## Task requirements
Word for word, write the lines below out again, with no pictures.

## Input data
= Beginning of Section =

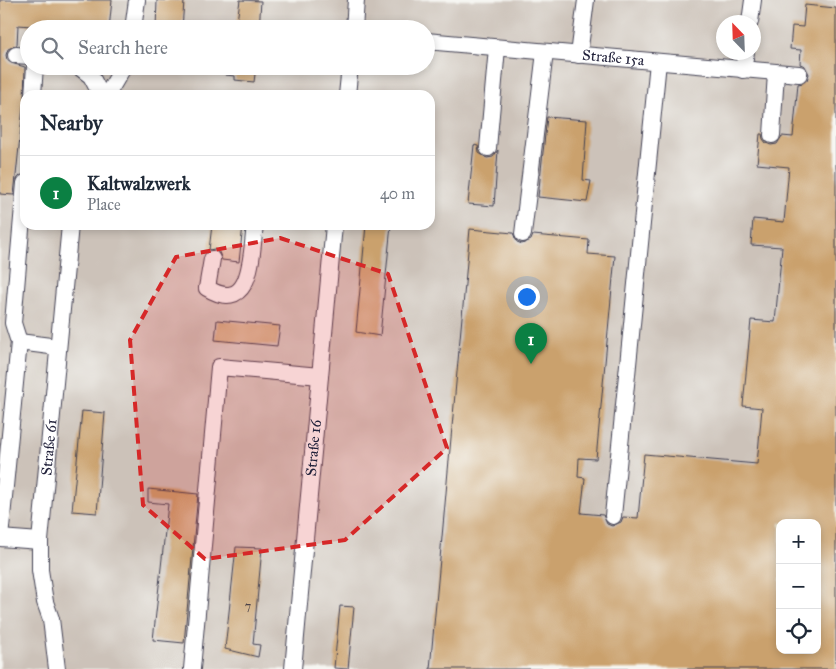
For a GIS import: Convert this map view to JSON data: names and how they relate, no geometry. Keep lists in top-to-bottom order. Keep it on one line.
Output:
{"streets":{"street":["Straße 15a","Straße 16","Straße 61"]},"house_numbers":["7"],"north":"top left","page":{"search":"Search here","heading":"Nearby","list":[{"mark":"1","name":"Kaltwalzwerk","note":"Place","value":"40 m"}],"pins":"1","map_buttons":["+","−"]}}
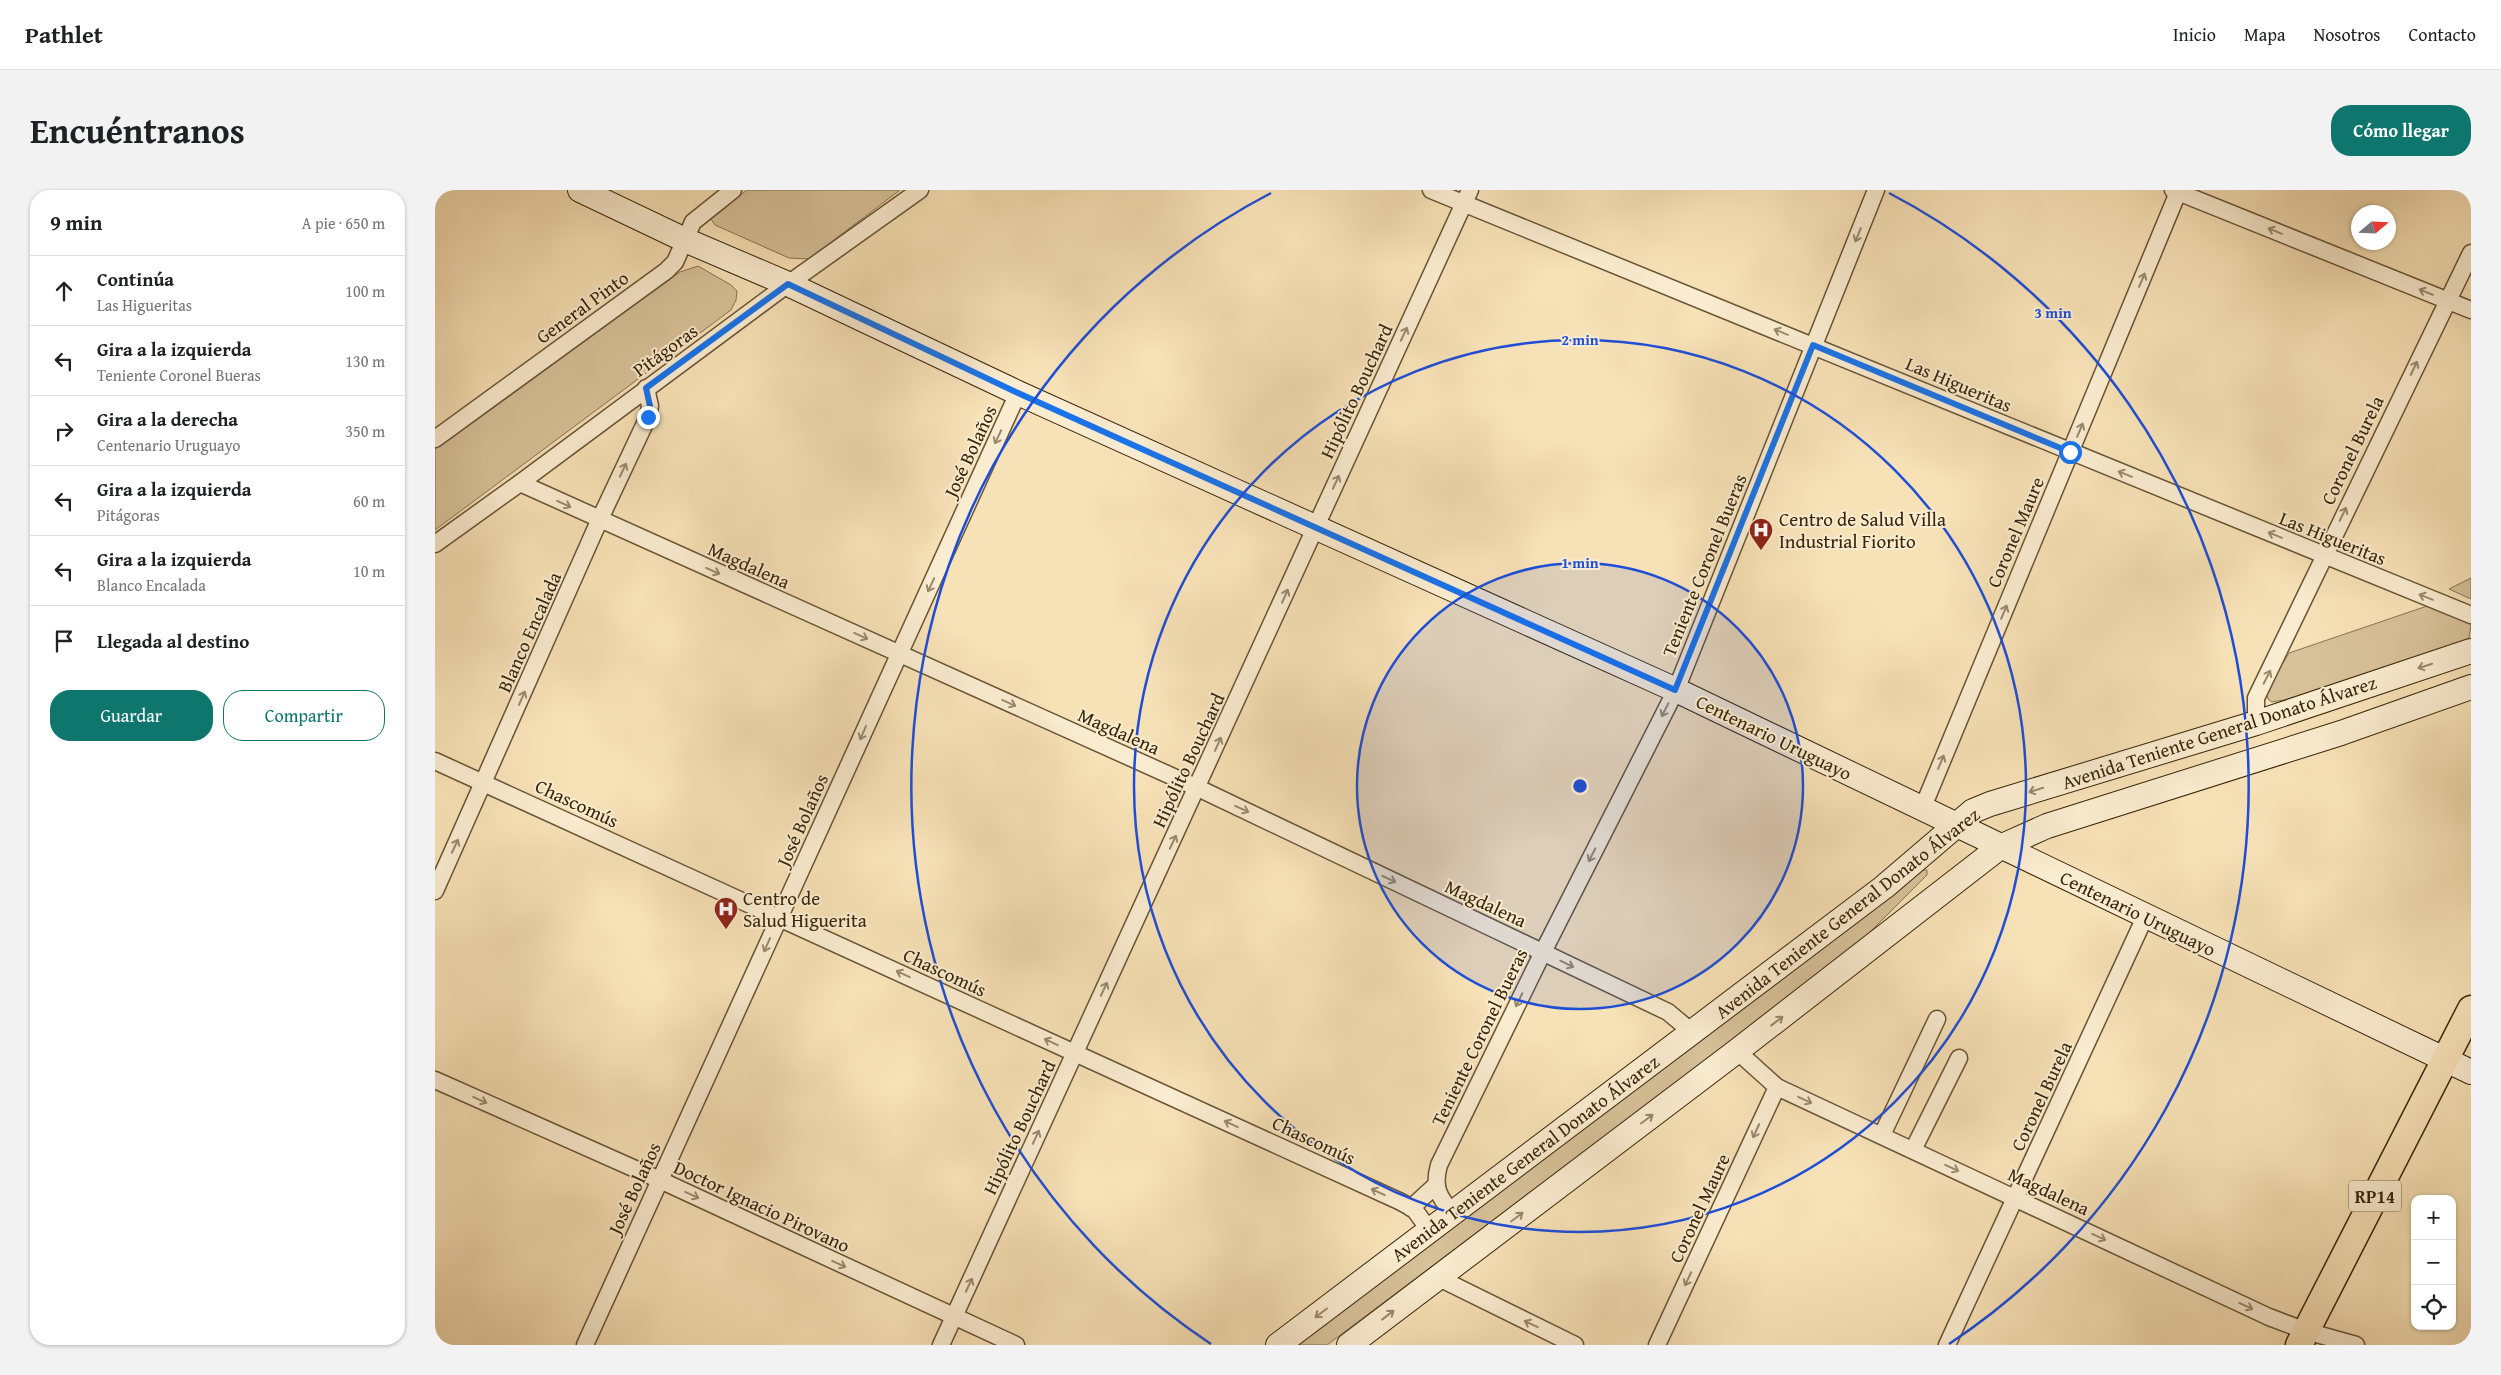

= End of Section =

## Written answer
For a GIS import: Convert this map view to JSON data: names and how they relate, no geometry. Keep lists in top-to-bottom order. Keep it on one line.
Output:
{"streets":{"street":["Straße 15a","Straße 16","Straße 61"]},"house_numbers":["7"],"north":"top left","page":{"search":"Search here","heading":"Nearby","list":[{"mark":"1","name":"Kaltwalzwerk","note":"Place","value":"40 m"}],"pins":"1","map_buttons":["+","−"]}}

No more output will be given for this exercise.